- [PAGE]:
Mehdi Zannad, décrivant le premier album de Big Star, déclarait : « c’est bien plus qu’un disque ». Le premier album de Fugu, c’est exactement ça. En l’écoutant, on pressent qu’il représente bien plus qu’une suite de chansons. C’est une vision artistique. Une œuvre globale qui ne se laisse apprécier que si on en a les codes. C’est une œuvre paradoxale : un disque à la fois symphonique et intimiste, orchestral et presque lo-fi par instants. Une manière pour l’auteur de détourner les codes du genre. Un disque expérimental, d’une certaine manière. A cheval entre obsessions passées et expérimentation vers les sons du futur.
Pour Mehdi Zannad, les ponts entre les disciplines artistiques sont permanents. Les visions cinématographiques se retrouvent dans les disques, les œuvres musicales trouvent des échos dans les mouvements architecturaux, picturaux. Une sorte d’œuvre en perpétuelle alimentation, à multiples entrées et surtout, débouchant vers de multiples ouvertures. Des Beatles aux Beach Boys, de The Left Banke à Big Star, de Bob Crewe à Phil Spector, des Smiths à Kurt Cobain en passant par Pete Townshend, la vérité est là, évidente : la musique qui dure, qui touche au cœur est le fruit d’artistes disposant d’une vraie vision. Elle sait nous mener plus loin, nous élever, et nous ouvrir vers de nouveaux horizons intellectuels. Fugu 1 fait partie de ces œuvres-là.

- [CONSIGNES]:
1 - Réécrivez le passage de la chronique de « Mehdi Zannad, décrivant » à « sons du futur. », en remplaçant « symphonique » par « grandiose ».
2 - D'après la chronique, quel disque Mehdi Zannad décrivait-il comme « bien plus qu'un disque » ?
Le matériel qui suit n'est pas utile.

- [DONNÉES RECUEILLIES]:
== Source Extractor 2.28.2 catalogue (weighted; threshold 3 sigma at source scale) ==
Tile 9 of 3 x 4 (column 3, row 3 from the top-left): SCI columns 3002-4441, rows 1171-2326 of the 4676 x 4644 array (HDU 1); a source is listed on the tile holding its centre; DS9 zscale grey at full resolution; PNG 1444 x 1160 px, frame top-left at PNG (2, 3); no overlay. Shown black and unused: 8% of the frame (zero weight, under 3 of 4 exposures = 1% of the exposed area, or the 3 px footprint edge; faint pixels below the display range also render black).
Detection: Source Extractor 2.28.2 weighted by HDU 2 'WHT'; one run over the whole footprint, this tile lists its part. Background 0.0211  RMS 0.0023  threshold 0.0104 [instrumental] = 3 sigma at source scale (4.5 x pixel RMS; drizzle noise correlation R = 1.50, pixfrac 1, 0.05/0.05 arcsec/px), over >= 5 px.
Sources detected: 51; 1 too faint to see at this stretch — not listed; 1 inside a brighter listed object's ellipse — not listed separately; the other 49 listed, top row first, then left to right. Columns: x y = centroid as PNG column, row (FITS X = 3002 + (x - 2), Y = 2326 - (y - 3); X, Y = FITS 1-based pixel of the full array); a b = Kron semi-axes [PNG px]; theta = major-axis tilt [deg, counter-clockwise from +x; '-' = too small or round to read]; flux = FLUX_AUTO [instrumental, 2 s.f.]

- [CORRIGÉ]:
1 -
Mehdi Zannad, décrivant le premier album de Big Star, déclarait : « c’est bien plus qu’un disque ». Le premier album de Fugu, c’est exactement ça. En l’écoutant, on pressent qu’il représente bien plus qu’une suite de chansons. C’est une vision artistique. Une œuvre globale qui ne se laisse apprécier que si on en a les codes. C’est une œuvre paradoxale : un disque à la fois grandiose et intimiste, orchestral et presque lo-fi par instants. Une manière pour l’auteur de détourner les codes du genre. Un disque expérimental, d’une certaine manière. A cheval entre obsessions passées et expérimentation vers les sons du futur.

2 - Le premier album de Big Star.